Conversely, somebody formerly working on an assembly line should view any other occupation, even if better paid with more opportunities, as demeaning and superfluous e.g. if retraining as a cook/barista, bus driver, logistics, telecomms technican etc.?
A tad sardonic Agni. Useful services are produced nowadays that could not be imagined in the early 70s. Spreadsheets and word processors have been revolutionary for any firm.
OK : so manufacturing is being undertaken, globally, by the relatively impoverished but, equally, standards of living are increasing in non-war zones.
Corruption is an issue, particularly in the African States and less so in Central and South America.
Happy to debate but for some wrong reasons Bernie is more right than in error as to manufacturing. As an aside, the PRC is determined to be the manufacturing hub of the world. Trump got hammered in the trade war.
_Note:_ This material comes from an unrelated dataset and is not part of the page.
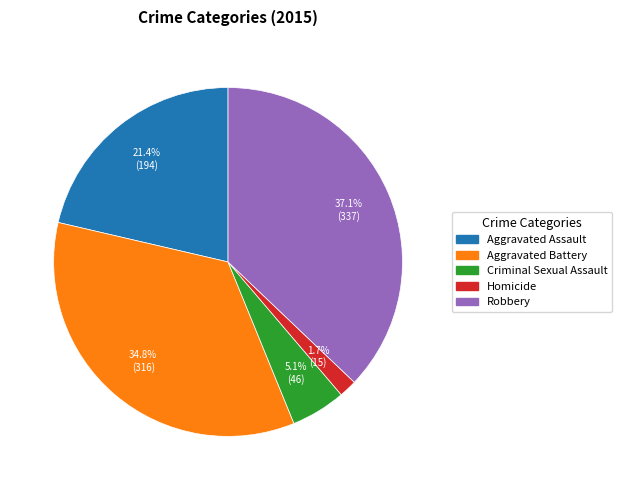

Is Aggravated Assault the majority of the pie?

No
Uncle Joe won’t repeat it.
Good article, and the present squabble between digitally innovative BigTech and legacy media NewsCorp et al., with the latter directing govt. and resisting, is allegorical.
Old industrialists have always used (often monopoly) ‘power’ to support their solid state industries whether Henry Ford or Rockefellers’ interest in fossil fuels (Standard Oil -> Exxon); backgrounded by their class system that resonates with Malthusian views on population (via lower order over breeding and/or ‘immigrants’) and social Darwinism via his relative Galton and the eugenics movement (Nazis did not invent it).
Much is invested by senior management in Porter’s Five Forces Analysis to focus upon and preclude service/digital competitive threats of substitution and/or innovation; we have viewed similar in the media stoush, plus fossil fuels sector have for decades, avoiding environmental constraints, by blaming humanity or ‘immigration led population growth’ to delay…..
Simply need to see the history in the US which informs Australian policies directly; radical right libertarianism for legacy industries (vs. competitive threats of services, described as not real work for the mythical ‘white unskilled working class males’), joined at the hip with eugenics or the class order, one should know their place and not have unions etc. to support.
Economies and workforces always change and evolve in occupations and/or skills required, but in Australia we seem to do the opposite in preserving mythical, and often declining, employment and sectors over change and more fruitful employment and investment.
“And what we’ve learnt in the past 12 months is that Australia is actually a net economic loser from tourism.”
A point I’ve considered likely since early in the pandemic without any actual evidence. I wonder where you got any figures for this, but it rings true.